This implementation is far from optimal and it is dead slow, but it serves the purpose of demonstrating the core ideas behind t-SNE.

One question one would think here is why t-distribution? The folklore is that it was found to work well empirically. Engineering, yet again. But there is more to it.

The t-distribution has heavier tails than the Gaussian distribution, which means that it can better capture the local structure of the data in the low-dimensional space. Consider points A, B and C in the high-dimensional space, where A and B are close to each other, and C is far from both A and B.
In the low-dimensional space, we want to preserve the local structure, which means that A and B should be close together, while C should be farther away.
Now that we have t-distribution with heavier tails, it does allow the local clusters to push each other apart more effectively.
That, in turn, helps to prevent the crowding problem and allows for a more faithful representation of the local structure in the low-dimensional space.

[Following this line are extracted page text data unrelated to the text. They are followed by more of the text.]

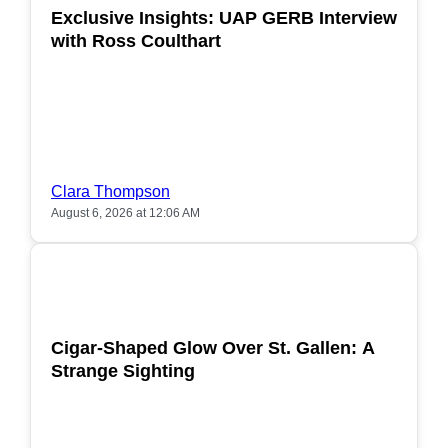
Exclusive Insights: UAP GERB Interview
with Ross Coulthart
Clara Thompson
August 6, 2026 at 12:06 AM
POPULAR
Cigar-Shaped Glow Over St. Gallen: A
Strange Sighting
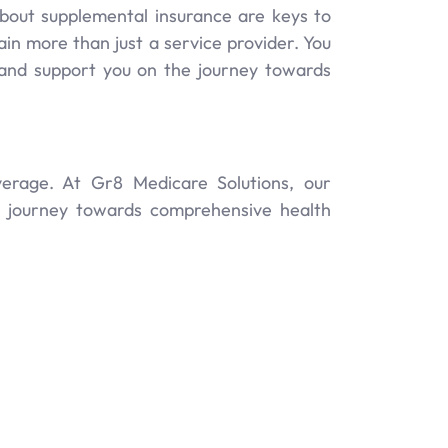
bout supplemental insurance are keys to
n more than just a service provider. You
e and support you on the journey towards
erage. At Gr8 Medicare Solutions, our
ur journey towards comprehensive health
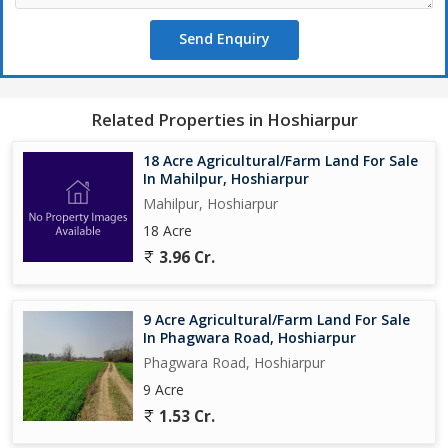
Send Enquiry
Related Properties in Hoshiarpur
18 Acre Agricultural/Farm Land For Sale
In Mahilpur, Hoshiarpur
Mahilpur, Hoshiarpur
18 Acre
3.96 Cr.
9 Acre Agricultural/Farm Land For Sale
In Phagwara Road, Hoshiarpur
Phagwara Road, Hoshiarpur
9 Acre
1.53 Cr.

When using t-SNE, you should acknowledge that it does not map the data to a low-dimensional space in a way that preserves global structure. It does not map data at all.
It creates a new representation of the data in a low-dimensional space that emphasizes local structure. And this is the core reason (with the fact that KL-divergense is not symmetric) it does not invert.

This dynamics can be seen in the gradient of the KL-divergence, which consists of two terms. Attractive term that pulls points together based on the high-dimensional affinities \(P_{ij}\),
and a repulsive term that pushes points apart based on the low-dimensional affinities \(Q_{ij}\).

\[\frac{\partial C}{\partial y_i} \propto \sum_j (p_{ij} - q_{ij}) \cdot (y_i - y_j) \cdot \left[1 + |y_i - y_j|^2\right]^{-1}\]

T-distribution's heavier tails ensure that the repulsive forces do not vanish too quickly as points move apart. This prevents points from collapsing into a single cluster in the low-dimensional space.